Private school operators especially in Abuja are shylock beings, they fleece parents to their marrow with exorbitant fees. Tragically, while they charge huge, they pay their staff pittance.
It doesn‘t make any economic sense to charge a child going to Junior Secondary School N400,000 at a time take home pay of a civil servant is barely a N100,000! To compound their exploitations, they ban the repeat of textbooks; who does that? You are moulding students, you are exploiting their parents. In our days, books were transferred from generation to generation, today, educational planners connive with school operators to design books that are exclusively meant for one pupil.
My daughter cried that I would be changing her school, and I explained to her that life is not lived spending above your means. Her old school is charging higher fee while another school in the same estate is charging half fee. And the me in me is taking my daughter there. Learning is universal as there is no template for measuring best schools. You can make your child best when you also educate them yourself. After all, we went to public school and here we are competing with those who went to the best schools in Abuja. Don‘t let anyone burden you. sadly, some parents fall te the gimmick that the quality of a school is determined by amount of fees – they are the classy parents living in denial because they wanted to be ostentatious and classy.
It just doesn‘t make sense to be paying much while teachers in these private schools are paid peanuts. Count me out. Elizabeth Chono, a teacher in one of the private schools here in the FCT bemoaned thus how they laboured for school owners but paid peanuts. „ You see I am a teacher by profession, I work with a private school but what we are being paid is peanut compared to what the children pay, but in all, we give our all to the children cause her heart won‘t allow us not to give the children the best …. Honestly private school teachers are paying through their nose and we bearly have time for ourselves.“
Oluwasemiye Micheal, a parent succinctly captured what would be the opinions of many parents who are fleeced by private school owners, ‚We are our own enemies. I went to school in the village both primary and secondary. Some of my lessons were taught in my mother tongue. I learned more than books. I learned values, discipline, hard work, love, respect, courage, time management, teamwork, and punishment. I have travelled the world and shared stage with colleagues who attended global stage schools, we are not disappointing.
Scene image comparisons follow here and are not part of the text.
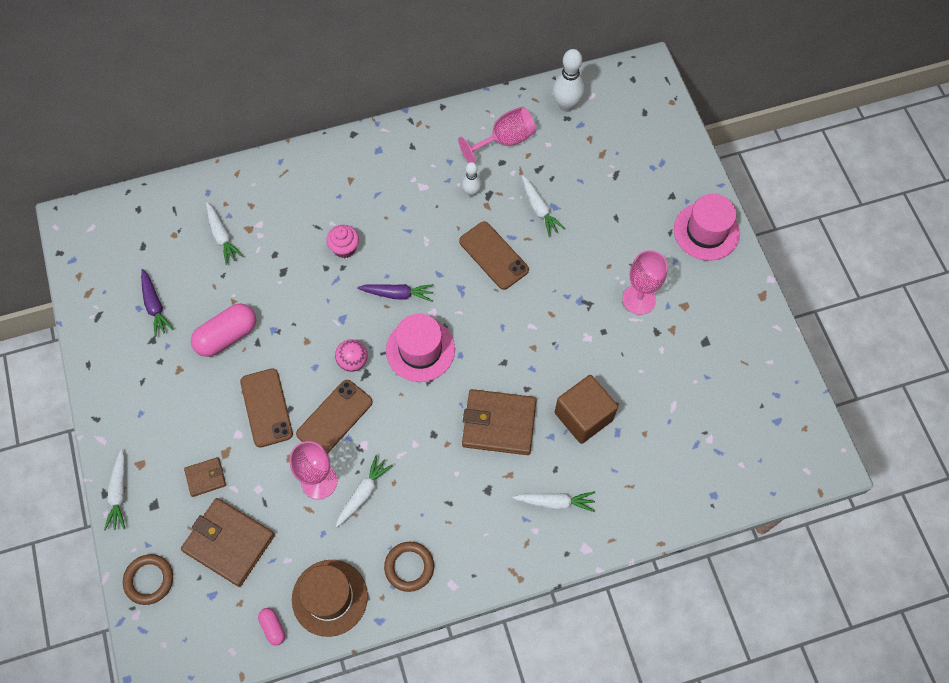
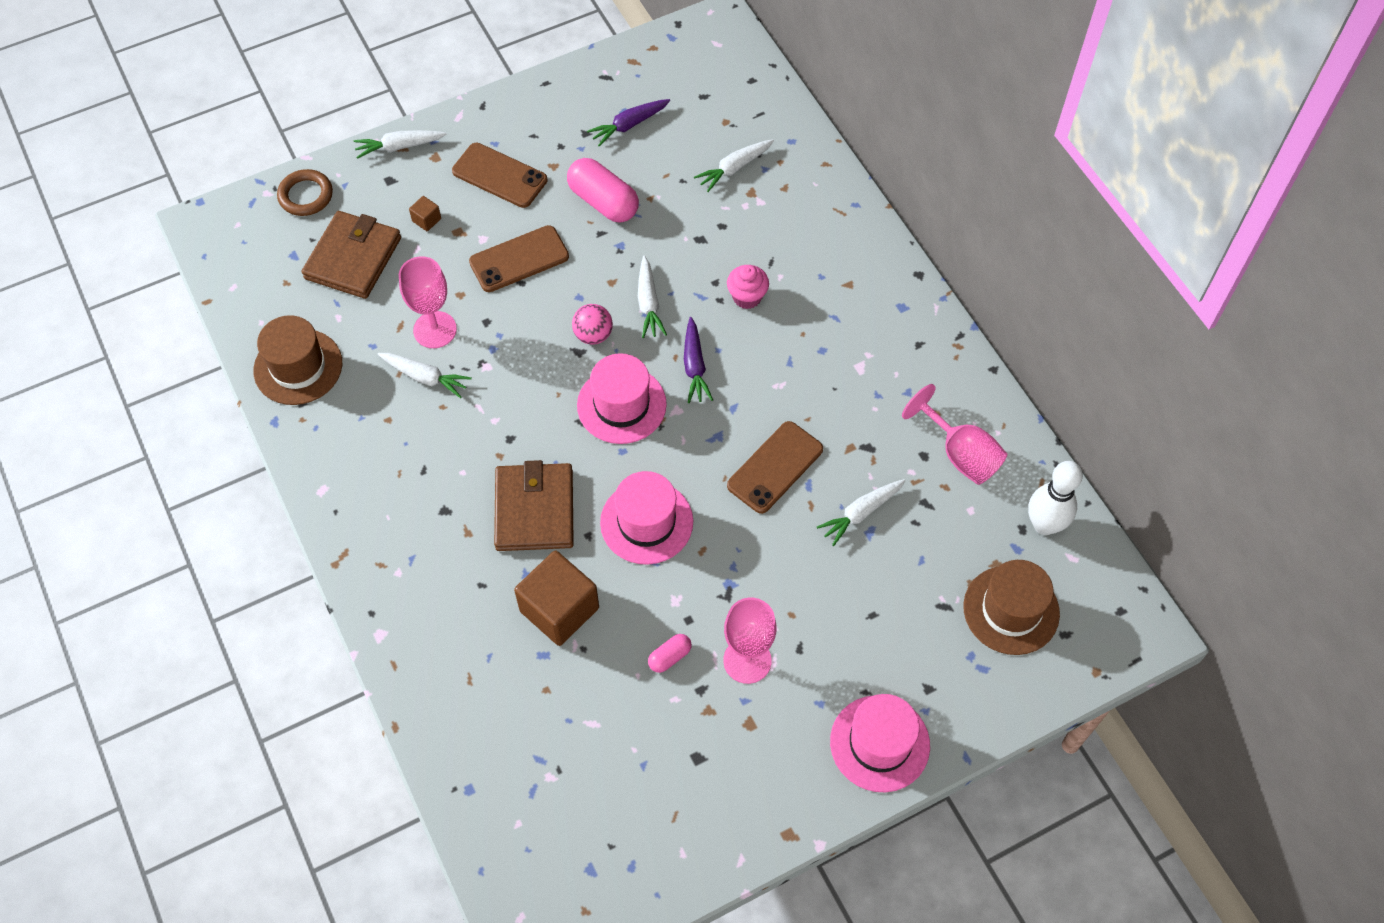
camera: 80 degrees right, 5 degrees down
(206, 477) = (426, 220): brown wallet -> brown cube
(273, 627) = (261, 319): pink capsule -> pink capsule (670, 657)
(334, 418) = (516, 330): brown phone -> brown phone (500, 175)
(409, 567) = (340, 441): brown ring -> none
(471, 192) = (866, 426): white bowling pin -> none
(522, 347) = (646, 522): none -> pink hat
(555, 502) = (437, 591): white carrot -> white carrot (648, 303)
(624, 138) = (1011, 610): none -> brown hat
Today, we pay more but get less. My son attended public primary school and public secondary school. He queried my decision in the beginning and I explained to him that whatever system that was good enough to make me, I will proudly put him through the same. He passed his final exams first seating. He has never stopped thanking me for the journey. I didn‘t come here to live up to anybody‘s expectations. I came to live peacefully with zero pressure. People talk different things about public schools as an excuse to labour for private school owners. It is all lies. The basic truth is competition. We are in a race against each other. Class race. Same reason we carry two phones and change them to new versions even when the one we have is still as new, the same reasons we all live in houses we borrow to maintain, the same reason we buy cars we can‘t afford. Racing against peace of mind just to belong“
He doesn‘t want to be in the club that glorifies class, Micheal is a realist who wants real education for his child and not to run in the race of those paying through their nose to have their children in the most expensive schools. And the dispositions of these classy parents are the catalyst that motivates private school owners to respond to the pulses of their ego by charging fees exorbitantly.
The authority must be sincere in addressing the primitive quest by school owners to enrich themselves at all costs. Education mustn‘t be gotten in tears but in a commensurate measure where parents and their wards can be eager to invest. Efforts to revive public schools must be reactivated so that parents can send their children to these schools thus reducing the fleecing menace of private school owners. Education is key but it must not be acquired using tears and blood.